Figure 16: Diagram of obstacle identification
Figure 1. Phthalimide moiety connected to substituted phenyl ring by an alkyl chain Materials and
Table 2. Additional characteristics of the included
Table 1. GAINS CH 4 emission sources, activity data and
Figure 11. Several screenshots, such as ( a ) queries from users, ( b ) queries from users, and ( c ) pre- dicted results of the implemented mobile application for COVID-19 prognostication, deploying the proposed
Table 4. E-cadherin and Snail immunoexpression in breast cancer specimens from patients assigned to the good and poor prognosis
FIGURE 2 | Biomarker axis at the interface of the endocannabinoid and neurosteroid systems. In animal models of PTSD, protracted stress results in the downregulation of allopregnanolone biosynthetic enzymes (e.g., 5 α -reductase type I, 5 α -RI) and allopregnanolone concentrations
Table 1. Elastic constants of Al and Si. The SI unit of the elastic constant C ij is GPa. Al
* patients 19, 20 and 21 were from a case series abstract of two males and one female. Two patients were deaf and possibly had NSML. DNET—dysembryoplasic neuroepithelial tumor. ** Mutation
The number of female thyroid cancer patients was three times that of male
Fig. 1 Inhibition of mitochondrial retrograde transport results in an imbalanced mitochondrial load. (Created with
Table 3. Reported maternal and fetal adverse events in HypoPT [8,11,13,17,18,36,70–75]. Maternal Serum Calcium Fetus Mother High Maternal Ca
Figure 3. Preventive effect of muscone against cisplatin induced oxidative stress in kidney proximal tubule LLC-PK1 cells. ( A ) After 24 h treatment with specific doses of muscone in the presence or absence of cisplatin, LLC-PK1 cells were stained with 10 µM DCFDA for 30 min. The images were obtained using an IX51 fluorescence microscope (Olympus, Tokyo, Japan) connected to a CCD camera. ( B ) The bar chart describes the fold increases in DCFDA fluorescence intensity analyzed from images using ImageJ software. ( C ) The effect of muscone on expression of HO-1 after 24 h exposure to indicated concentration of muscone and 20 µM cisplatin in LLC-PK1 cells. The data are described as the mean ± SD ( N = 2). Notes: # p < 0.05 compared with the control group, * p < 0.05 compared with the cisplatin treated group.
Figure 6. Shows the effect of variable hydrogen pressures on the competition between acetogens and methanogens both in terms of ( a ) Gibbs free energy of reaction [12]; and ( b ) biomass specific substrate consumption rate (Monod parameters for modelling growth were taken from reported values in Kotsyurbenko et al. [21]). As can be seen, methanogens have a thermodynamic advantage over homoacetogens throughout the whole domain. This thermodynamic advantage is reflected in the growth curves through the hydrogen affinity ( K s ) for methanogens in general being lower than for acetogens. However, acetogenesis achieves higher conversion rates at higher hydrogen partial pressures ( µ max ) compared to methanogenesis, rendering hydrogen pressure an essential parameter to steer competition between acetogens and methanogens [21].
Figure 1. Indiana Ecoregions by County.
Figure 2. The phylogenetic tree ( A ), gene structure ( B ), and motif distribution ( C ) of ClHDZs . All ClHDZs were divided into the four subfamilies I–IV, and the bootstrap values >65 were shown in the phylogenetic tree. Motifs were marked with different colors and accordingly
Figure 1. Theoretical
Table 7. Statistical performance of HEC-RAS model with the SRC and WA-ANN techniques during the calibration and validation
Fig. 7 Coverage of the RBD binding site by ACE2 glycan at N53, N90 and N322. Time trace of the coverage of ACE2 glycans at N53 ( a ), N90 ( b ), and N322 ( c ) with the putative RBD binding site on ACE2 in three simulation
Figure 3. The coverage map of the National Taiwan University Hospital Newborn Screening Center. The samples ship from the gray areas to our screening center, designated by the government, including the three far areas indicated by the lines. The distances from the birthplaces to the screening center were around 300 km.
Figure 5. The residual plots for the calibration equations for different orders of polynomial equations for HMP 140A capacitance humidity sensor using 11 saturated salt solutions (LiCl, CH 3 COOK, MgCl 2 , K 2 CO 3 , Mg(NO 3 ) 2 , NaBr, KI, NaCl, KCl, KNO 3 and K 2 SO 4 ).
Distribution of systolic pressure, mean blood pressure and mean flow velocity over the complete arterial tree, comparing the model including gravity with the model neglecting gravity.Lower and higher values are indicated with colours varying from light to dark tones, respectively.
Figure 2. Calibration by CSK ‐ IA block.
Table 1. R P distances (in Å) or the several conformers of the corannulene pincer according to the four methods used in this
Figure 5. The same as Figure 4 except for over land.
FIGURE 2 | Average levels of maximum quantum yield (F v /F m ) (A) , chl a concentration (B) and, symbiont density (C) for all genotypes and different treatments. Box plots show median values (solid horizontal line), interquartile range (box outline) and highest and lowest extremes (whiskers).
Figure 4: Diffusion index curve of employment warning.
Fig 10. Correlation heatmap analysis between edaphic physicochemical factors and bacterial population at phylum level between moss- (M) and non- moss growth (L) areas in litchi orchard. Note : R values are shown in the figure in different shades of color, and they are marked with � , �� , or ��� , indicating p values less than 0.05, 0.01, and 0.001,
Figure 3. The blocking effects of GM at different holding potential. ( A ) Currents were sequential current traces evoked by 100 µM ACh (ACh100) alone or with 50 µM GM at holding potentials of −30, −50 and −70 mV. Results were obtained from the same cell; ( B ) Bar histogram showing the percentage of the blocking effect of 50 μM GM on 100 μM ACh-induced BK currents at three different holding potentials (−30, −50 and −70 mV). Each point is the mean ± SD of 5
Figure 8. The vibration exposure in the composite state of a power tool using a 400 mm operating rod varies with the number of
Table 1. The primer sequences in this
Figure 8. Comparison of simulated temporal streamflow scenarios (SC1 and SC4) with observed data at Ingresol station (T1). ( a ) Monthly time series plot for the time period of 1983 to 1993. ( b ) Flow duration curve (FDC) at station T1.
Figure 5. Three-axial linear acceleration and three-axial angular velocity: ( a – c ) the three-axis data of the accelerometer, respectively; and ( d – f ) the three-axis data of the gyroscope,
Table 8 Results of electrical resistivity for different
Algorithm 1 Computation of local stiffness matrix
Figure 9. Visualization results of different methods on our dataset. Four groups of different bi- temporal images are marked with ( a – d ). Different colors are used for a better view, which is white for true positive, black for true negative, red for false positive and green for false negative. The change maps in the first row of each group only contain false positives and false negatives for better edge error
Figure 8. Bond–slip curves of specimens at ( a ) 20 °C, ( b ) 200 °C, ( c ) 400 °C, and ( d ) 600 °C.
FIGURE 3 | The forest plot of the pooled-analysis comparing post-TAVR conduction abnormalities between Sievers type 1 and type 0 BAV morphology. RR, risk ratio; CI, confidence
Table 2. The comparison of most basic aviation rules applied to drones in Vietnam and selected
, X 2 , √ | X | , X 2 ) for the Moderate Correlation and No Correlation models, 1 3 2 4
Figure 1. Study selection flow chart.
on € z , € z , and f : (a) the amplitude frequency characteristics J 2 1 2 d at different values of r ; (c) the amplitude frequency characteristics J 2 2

■ WORK REQUEST
Look above for the line holding "Figure 1. Phthalimide" and the line holding "Table 1. GAINS", then output exactly those two lines and every line between them, nothing more.

■ RESPONSE AREA
Figure 1. Phthalimide moiety connected to substituted phenyl ring by an alkyl chain Materials and
Table 2. Additional characteristics of the included
Table 1. GAINS CH 4 emission sources, activity data and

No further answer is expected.